J. Landman Gay jacque at
Sun Jan 30 13:35:50 EST 2011

On 1/29/11 8:28 PM, John Patten wrote:
 > I
 > like your idea Jacqueline about the drop down fields but I'm afraid
 > not being able to see all parts of the paragraph will make it too
 > challenging at a beginning level.

I didn't exactly mean drop-down fields, I meant more what you describe here:

 > Hmmm? What if the user drags the fields over a target...the target
 > could "suck the text" out of the field and spit it out in another
 > field.

That's pretty much what I meant, only I'd snap the whole draggable field
to the desired location. I do this in my card games, where the user
needs to drag an image to a stack of playing cards; when they drop the
image, it snaps to the location of the "card stack". Dragging a field
would be an identical process.

The basic idea: Place four fields where the "sentence" should go. Turn
on the showborder for the fields (so the user can see the target areas)
and set traversalOn to false. These are the "target" regions.

When the user drags and then drops a field, check to see if it
intersects any of the target regions (you can use the "intersect"
function.) If so, set the location of the dragged field to the location
of the target field. That "snaps" it into place (and if you add a sound
effect, it's very satisfying.) Now that the visual part is complete, put
the text of the dragged field into the target field so you can read it
later.
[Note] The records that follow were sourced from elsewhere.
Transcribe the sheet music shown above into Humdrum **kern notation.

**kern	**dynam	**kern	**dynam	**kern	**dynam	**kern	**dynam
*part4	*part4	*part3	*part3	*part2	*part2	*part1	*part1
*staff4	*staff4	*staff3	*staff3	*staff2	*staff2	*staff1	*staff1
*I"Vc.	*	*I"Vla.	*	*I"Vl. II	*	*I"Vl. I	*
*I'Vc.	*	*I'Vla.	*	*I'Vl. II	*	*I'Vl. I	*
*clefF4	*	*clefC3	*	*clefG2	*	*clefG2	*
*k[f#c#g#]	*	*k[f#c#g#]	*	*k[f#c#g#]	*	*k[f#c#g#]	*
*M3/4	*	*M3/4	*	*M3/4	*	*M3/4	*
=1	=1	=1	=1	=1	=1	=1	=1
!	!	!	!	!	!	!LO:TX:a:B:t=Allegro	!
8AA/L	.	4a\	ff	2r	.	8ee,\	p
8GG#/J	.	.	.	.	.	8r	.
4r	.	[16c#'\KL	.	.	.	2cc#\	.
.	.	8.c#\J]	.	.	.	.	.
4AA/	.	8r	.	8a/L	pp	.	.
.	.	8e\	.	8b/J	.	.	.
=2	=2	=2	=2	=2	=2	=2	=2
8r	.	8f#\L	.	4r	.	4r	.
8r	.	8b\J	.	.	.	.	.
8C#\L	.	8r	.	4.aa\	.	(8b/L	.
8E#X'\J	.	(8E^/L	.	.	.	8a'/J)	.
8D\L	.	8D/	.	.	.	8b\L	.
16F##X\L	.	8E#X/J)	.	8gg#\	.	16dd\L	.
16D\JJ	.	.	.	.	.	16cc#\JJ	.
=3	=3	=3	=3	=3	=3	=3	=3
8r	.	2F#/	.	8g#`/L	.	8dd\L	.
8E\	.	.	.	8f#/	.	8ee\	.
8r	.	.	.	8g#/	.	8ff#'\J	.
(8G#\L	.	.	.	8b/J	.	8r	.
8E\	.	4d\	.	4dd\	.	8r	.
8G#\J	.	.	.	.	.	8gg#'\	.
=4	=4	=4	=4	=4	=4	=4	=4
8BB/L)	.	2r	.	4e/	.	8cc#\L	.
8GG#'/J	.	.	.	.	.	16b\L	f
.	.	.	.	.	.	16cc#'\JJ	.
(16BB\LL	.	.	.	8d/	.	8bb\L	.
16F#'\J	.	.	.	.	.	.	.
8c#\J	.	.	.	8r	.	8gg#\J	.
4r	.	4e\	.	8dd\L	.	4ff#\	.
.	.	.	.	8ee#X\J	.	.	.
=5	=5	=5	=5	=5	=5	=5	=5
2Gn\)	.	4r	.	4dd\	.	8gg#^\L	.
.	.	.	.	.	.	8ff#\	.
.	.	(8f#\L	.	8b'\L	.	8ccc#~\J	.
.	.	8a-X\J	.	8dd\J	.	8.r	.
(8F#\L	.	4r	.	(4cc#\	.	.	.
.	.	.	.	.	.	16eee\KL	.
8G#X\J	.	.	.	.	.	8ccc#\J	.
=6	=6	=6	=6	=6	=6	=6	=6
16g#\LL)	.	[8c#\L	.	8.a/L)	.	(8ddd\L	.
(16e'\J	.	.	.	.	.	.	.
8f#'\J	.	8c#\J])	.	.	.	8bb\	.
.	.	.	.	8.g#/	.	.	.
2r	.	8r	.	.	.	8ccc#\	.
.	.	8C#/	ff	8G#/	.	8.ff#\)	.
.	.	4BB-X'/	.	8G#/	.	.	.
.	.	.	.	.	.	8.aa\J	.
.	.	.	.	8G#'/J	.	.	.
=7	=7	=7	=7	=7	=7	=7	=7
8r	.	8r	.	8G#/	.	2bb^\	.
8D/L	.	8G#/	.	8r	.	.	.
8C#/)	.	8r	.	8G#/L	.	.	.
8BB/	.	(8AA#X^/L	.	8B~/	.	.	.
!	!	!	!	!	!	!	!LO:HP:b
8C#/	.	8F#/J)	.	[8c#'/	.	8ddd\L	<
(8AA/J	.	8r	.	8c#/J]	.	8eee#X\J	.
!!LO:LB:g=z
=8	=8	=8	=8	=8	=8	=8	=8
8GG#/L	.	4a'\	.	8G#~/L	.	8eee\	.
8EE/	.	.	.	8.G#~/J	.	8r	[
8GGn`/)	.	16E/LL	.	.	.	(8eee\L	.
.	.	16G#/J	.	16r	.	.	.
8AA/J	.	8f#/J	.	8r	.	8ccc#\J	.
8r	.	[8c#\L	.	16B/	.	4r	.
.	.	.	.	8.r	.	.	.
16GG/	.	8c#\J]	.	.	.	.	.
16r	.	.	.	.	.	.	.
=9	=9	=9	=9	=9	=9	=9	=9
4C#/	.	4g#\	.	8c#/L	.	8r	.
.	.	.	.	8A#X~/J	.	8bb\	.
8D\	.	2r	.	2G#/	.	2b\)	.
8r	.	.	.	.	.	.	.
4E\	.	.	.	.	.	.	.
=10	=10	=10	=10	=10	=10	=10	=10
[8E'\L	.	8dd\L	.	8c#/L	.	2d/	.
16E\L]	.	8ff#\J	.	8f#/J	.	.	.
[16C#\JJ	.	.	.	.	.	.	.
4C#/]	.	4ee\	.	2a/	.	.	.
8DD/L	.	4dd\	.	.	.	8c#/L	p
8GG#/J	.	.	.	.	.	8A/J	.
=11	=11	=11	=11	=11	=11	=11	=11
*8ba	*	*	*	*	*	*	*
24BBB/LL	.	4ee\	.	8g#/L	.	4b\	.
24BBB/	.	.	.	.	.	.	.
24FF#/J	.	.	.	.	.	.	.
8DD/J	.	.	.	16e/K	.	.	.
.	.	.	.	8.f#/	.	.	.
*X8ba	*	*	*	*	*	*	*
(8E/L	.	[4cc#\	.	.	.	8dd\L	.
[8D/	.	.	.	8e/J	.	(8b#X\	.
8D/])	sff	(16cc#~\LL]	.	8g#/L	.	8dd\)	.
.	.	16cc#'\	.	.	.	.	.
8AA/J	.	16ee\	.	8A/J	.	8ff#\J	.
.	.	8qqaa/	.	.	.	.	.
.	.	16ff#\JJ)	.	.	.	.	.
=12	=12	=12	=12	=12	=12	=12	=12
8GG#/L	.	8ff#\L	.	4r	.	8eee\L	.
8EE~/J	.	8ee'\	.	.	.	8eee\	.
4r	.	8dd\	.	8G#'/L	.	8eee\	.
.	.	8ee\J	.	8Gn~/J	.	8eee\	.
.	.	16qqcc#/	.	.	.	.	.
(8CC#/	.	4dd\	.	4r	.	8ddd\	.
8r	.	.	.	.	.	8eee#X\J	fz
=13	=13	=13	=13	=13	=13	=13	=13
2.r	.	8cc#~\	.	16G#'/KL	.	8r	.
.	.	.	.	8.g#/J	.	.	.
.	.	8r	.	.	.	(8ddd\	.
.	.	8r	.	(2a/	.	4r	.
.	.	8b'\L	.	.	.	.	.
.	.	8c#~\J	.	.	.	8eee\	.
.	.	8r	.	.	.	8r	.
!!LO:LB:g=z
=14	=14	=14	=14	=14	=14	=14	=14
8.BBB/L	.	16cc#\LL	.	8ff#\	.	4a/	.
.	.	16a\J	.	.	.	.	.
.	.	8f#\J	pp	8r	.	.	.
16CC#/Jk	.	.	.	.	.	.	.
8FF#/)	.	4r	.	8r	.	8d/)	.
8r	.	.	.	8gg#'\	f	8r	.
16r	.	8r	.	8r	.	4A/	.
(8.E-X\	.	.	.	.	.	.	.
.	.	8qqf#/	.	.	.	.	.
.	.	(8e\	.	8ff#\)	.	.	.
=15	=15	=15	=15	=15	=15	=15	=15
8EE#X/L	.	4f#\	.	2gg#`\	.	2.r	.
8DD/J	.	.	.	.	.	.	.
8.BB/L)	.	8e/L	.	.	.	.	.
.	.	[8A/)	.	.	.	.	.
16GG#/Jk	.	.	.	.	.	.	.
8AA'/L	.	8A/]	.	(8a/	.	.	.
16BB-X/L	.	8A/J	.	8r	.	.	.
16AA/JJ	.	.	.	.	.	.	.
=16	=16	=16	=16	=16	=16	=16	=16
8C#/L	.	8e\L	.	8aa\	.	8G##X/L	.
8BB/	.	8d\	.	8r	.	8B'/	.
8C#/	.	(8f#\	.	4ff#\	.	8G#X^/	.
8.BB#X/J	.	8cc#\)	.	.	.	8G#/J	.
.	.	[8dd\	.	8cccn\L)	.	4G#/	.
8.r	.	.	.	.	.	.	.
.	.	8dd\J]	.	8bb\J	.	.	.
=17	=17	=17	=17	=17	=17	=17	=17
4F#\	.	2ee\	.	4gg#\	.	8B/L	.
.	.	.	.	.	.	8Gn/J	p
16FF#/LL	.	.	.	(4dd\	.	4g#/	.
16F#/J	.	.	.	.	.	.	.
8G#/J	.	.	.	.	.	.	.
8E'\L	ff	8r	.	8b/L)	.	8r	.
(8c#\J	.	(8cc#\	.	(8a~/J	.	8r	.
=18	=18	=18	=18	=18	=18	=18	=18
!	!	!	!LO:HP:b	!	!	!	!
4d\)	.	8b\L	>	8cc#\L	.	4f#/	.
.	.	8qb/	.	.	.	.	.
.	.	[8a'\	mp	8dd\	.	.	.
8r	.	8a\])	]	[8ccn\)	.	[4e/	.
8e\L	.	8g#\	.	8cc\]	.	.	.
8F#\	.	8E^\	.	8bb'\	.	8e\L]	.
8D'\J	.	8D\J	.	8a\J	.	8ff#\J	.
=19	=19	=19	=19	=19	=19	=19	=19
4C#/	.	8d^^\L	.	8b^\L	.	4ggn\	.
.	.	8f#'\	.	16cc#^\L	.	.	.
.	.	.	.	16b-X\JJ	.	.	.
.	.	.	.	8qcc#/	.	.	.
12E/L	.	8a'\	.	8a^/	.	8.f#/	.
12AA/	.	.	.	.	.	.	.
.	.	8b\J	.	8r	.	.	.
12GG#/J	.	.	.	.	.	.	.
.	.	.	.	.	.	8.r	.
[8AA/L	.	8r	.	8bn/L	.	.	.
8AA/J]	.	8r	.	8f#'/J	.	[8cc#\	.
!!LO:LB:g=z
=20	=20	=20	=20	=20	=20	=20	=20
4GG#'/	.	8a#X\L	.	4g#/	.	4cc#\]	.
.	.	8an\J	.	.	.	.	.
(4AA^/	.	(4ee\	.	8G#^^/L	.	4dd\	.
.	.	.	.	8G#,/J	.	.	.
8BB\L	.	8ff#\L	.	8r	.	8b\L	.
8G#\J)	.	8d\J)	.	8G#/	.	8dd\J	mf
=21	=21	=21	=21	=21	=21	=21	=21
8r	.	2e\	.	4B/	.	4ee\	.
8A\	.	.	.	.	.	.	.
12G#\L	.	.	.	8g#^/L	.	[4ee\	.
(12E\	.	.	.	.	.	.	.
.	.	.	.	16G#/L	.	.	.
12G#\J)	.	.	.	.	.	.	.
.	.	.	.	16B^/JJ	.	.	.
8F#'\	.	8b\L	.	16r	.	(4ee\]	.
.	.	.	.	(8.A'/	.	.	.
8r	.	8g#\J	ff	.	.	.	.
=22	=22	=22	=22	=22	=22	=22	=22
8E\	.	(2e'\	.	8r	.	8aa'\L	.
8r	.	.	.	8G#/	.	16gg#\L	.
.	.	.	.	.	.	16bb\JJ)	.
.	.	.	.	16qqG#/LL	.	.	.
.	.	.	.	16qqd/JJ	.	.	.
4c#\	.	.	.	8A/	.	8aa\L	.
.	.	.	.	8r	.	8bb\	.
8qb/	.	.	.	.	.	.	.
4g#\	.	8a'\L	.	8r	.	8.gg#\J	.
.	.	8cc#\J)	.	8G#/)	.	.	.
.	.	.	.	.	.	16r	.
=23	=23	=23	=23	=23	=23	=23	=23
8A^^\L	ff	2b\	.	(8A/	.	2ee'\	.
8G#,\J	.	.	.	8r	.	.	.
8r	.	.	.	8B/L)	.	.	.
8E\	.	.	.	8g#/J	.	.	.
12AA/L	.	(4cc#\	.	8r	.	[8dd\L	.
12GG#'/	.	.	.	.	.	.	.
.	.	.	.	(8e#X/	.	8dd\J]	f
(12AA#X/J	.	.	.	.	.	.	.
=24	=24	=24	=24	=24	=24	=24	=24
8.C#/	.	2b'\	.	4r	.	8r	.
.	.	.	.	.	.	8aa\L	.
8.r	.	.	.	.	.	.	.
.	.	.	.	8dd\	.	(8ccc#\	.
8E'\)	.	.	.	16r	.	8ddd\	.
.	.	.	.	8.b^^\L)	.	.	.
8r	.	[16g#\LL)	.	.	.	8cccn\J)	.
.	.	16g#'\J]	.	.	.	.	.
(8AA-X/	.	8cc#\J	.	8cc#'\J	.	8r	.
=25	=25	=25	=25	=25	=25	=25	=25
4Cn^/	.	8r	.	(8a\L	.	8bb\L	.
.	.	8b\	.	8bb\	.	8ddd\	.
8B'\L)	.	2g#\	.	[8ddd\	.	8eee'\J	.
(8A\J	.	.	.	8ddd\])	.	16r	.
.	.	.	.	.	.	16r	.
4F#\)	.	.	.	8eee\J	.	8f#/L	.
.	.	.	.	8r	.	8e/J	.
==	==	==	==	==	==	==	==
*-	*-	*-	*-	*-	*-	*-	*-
The dragged field is still covering the target region so it
doesn't matter what the text underneath looks like or how it's formatted.

When it's time to read the sentence, you already know the order of the
target fields, so you just collect their text and then empty out the
targets, ready for the next time.

My Klondike game is on RevOnline if you want to look, though there's
probably more in there than is worth plowing through just for this
example. The whole game uses this "snap" method, but it is easiest to
see when you drop cards onto the top piles that build from aces up.